READING TEXT ->
^^^^^^^^
This code here stands out to me:

if(proc.ExitCode == 0)
    MessageBox.Show("A test message has been sent to " + to + ".\nCheck your inbox & mailerLOG.txt file", "Message sent", MessageBoxButtons.OK, MessageBoxIcon.Information); 
else if(proc.ExitCode < 0)
    MessageBox.Show("An error ocurred. Check mailerLOG.txt file for more details.", "Error", MessageBoxButtons.OK, MessageBoxIcon.Error);

You don't cover the case where proc.ExitCode > 0, which is important, because many applications return 1 as their standard error code. Try removing the second if so that your code looks like this:

if(proc.ExitCode == 0)
^^^^^^^^
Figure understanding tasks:
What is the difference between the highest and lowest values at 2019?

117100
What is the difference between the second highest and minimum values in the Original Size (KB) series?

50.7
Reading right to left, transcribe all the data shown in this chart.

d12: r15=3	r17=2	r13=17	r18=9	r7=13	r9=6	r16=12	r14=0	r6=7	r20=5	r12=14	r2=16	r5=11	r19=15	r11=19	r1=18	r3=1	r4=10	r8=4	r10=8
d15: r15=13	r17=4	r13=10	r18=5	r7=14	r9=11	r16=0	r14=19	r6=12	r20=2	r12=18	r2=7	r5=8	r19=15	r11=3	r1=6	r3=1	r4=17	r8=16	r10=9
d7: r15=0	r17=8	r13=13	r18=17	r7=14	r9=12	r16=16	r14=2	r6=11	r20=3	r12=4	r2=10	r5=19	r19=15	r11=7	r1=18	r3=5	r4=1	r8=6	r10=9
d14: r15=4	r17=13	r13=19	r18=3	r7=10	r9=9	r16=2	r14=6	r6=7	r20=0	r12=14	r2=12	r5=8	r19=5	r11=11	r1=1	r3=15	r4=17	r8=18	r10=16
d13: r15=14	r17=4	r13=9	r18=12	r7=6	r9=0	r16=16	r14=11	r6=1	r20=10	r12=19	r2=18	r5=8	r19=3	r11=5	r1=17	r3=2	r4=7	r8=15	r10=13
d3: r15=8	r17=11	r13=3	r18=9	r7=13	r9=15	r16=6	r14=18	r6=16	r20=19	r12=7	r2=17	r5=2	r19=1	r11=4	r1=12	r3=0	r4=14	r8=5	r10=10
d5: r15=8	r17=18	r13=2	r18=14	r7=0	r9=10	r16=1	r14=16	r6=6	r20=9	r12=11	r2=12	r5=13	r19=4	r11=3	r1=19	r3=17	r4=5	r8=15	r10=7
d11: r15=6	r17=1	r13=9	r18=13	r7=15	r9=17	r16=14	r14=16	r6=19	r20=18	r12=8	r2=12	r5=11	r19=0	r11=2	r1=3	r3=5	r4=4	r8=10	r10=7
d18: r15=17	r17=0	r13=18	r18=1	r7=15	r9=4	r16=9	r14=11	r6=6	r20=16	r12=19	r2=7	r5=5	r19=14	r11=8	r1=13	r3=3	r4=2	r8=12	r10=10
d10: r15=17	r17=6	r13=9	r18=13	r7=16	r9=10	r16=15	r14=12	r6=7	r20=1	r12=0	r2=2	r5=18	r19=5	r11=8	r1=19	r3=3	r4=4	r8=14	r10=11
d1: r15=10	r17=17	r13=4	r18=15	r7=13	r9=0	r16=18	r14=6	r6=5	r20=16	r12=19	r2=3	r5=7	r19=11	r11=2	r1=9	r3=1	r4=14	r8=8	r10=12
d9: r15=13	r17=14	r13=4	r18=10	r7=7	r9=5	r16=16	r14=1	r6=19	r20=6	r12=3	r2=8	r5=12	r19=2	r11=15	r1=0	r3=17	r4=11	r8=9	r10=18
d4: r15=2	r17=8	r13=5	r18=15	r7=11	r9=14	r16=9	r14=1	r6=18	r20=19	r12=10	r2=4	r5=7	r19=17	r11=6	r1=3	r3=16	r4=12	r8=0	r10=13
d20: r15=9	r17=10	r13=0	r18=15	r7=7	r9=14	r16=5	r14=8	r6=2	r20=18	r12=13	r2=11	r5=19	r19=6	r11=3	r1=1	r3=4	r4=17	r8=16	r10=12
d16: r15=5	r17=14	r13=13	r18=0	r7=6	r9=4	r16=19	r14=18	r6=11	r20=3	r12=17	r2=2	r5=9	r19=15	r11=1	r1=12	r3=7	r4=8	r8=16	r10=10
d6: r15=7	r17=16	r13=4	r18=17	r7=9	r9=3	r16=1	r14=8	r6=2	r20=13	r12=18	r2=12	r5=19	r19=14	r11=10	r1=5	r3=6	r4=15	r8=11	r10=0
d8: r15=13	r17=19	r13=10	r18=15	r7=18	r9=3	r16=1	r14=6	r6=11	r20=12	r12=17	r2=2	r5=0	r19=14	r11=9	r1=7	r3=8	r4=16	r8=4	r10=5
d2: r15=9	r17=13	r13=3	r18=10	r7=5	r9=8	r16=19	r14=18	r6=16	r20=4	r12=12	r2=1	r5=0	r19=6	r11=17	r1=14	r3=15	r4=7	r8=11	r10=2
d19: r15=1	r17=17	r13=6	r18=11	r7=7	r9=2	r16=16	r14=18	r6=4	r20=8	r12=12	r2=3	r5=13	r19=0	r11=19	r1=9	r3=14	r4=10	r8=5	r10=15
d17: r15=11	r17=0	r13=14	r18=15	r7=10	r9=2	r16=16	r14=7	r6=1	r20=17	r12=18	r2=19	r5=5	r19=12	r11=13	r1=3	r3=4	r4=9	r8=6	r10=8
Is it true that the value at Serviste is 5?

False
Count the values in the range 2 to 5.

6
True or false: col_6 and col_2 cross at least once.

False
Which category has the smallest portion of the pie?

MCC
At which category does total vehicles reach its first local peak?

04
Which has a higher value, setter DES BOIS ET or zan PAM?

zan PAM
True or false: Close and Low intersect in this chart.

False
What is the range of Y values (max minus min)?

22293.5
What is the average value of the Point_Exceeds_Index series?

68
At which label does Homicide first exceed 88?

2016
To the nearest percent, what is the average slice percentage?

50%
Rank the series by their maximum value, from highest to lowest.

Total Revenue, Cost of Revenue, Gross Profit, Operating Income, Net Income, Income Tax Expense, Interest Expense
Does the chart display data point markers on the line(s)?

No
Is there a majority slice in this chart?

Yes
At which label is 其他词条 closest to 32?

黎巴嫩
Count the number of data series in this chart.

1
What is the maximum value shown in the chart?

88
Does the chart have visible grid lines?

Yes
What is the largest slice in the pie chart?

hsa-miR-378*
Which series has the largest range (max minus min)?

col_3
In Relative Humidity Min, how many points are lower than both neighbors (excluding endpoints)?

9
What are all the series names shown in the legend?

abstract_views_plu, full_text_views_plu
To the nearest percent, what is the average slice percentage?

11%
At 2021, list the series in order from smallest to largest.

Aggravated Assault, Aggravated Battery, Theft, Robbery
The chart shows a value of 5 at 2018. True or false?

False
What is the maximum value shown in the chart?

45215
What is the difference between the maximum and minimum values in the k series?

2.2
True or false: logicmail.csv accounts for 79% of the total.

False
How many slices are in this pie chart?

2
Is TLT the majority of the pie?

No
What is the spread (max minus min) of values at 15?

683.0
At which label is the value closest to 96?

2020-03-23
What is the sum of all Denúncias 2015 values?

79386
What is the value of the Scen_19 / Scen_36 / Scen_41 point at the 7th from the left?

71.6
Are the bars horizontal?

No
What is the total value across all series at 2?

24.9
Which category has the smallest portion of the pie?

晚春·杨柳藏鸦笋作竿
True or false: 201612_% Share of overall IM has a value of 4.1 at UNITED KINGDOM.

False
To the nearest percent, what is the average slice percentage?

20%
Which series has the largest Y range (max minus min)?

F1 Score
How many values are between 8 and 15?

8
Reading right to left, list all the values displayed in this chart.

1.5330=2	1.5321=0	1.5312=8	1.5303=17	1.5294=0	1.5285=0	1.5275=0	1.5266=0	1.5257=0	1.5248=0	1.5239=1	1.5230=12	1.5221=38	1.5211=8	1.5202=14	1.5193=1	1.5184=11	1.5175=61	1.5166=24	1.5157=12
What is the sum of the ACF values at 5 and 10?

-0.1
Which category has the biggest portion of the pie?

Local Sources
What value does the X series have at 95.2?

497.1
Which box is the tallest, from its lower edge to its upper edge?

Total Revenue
^^^^^^^^
WORK TASK 1 ->
In the code review, what do many applications return as their standard error code?
WORK TASK 2 ->
Continue the code review from the point where it stops.

EXPECTED OUTPUT 1 ->
They return 1.

EXPECTED OUTPUT 2 ->
    MessageBox.Show("A test message has been sent to " + to + ".\nCheck your inbox & mailerLOG.txt file", "Message sent", MessageBoxButtons.OK, MessageBoxIcon.Information); 
else
    MessageBox.Show("An error ocurred. Check mailerLOG.txt file for more details.", "Error", MessageBoxButtons.OK, MessageBoxIcon.Error);

Generally speaking, when logging errors you don't want to assume anything about what the program will do. If you need to know when something goes wrong, it's better to not guess what it'll look like when an error happens - instead, check to see whether it's the correct behaviour (which should be much easier to tell) and then have something that will catch everything else and log it, just in case.